*TASK OBJECTIVE*:
Your reply should be one number: how many lines of the material contain the word "اسفندماه".

START THE DATA

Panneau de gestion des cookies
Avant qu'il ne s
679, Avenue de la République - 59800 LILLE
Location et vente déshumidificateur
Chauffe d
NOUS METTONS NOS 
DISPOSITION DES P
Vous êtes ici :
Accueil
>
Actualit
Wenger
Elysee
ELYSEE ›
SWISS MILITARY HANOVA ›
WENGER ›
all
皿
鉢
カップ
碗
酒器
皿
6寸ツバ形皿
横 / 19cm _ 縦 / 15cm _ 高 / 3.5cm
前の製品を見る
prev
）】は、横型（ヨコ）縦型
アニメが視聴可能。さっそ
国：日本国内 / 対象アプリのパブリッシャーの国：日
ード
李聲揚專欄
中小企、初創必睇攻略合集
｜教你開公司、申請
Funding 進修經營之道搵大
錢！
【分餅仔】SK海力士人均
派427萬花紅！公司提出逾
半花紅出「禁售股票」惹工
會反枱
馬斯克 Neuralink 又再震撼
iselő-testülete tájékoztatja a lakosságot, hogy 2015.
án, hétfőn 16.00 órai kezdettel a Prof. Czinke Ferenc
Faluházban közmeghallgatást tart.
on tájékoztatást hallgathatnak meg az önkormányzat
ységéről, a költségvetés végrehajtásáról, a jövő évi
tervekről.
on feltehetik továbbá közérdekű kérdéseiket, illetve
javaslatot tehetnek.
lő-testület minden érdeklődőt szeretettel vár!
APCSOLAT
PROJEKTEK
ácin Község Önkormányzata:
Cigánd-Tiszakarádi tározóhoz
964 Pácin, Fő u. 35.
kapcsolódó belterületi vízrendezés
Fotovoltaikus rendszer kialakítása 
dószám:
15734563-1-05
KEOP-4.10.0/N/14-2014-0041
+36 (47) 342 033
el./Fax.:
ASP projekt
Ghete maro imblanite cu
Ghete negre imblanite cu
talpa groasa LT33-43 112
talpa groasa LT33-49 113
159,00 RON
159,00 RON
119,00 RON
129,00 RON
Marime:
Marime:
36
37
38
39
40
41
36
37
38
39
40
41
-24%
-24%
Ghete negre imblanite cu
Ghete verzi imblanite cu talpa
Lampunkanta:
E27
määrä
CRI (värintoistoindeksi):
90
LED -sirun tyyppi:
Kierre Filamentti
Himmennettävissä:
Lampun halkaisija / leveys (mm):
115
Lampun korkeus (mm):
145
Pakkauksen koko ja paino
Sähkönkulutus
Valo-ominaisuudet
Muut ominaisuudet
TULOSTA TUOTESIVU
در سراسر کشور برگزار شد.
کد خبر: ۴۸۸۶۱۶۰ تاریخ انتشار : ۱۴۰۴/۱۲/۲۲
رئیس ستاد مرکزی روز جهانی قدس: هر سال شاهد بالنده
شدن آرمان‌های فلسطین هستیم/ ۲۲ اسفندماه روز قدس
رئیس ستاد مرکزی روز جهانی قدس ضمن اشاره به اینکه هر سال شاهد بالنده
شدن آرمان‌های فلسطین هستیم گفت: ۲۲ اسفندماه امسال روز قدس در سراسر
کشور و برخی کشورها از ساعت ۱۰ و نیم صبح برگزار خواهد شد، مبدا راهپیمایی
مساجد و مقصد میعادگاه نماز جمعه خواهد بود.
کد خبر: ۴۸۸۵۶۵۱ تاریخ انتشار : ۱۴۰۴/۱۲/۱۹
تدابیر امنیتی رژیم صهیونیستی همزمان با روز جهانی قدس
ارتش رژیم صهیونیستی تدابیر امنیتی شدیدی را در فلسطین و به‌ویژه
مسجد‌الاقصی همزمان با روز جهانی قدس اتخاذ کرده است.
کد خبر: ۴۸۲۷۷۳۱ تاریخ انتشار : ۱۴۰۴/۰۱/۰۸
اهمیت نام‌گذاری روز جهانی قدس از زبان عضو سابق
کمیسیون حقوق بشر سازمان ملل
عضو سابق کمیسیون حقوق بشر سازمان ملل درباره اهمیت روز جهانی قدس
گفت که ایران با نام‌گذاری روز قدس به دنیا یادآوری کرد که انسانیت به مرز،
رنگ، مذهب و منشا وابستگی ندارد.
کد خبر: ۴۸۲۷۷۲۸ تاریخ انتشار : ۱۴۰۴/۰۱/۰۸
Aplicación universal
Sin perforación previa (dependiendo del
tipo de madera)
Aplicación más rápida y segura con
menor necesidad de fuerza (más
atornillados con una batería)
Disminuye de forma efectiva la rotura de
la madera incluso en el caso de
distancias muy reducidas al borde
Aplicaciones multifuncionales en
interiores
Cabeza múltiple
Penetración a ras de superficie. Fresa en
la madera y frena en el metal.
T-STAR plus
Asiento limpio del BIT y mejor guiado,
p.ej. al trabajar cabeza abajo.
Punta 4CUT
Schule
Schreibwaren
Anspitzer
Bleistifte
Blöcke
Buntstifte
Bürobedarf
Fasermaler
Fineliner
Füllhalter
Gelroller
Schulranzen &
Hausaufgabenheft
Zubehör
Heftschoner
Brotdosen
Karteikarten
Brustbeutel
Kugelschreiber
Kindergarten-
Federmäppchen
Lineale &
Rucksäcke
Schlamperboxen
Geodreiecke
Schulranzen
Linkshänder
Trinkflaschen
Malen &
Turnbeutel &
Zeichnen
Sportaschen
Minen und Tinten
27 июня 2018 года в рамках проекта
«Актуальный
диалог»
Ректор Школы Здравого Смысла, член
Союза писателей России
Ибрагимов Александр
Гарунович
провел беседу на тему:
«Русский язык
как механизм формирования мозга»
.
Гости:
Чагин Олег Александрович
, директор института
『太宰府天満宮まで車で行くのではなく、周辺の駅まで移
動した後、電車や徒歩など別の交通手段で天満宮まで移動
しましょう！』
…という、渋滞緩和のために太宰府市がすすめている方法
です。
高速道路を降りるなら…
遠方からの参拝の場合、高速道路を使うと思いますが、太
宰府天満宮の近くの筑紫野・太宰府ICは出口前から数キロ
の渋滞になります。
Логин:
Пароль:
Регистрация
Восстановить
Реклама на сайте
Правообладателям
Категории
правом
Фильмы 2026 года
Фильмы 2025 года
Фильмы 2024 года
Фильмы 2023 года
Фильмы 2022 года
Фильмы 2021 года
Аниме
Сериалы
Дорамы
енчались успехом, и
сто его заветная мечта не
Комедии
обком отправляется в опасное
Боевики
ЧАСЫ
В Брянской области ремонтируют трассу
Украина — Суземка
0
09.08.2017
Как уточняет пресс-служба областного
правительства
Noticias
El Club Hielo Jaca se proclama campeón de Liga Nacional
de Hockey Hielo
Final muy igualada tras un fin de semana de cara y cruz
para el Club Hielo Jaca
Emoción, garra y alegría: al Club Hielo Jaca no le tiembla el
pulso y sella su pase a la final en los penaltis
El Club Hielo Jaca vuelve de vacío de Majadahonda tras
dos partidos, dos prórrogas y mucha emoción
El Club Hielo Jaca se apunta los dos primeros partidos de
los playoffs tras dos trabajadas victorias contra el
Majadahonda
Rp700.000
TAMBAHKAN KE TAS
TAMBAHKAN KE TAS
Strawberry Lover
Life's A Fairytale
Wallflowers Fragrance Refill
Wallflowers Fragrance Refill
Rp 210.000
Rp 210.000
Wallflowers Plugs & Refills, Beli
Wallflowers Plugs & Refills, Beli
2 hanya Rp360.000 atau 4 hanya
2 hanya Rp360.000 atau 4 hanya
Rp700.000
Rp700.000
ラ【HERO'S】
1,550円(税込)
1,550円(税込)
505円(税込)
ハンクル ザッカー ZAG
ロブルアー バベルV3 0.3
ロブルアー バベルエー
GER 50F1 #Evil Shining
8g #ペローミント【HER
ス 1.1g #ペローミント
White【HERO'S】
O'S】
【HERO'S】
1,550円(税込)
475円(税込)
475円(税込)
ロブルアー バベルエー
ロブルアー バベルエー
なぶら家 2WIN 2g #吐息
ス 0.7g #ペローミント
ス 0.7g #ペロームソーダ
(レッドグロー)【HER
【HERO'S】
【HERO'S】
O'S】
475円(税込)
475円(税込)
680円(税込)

END THE DATA

*TASK SOLUTION*:
2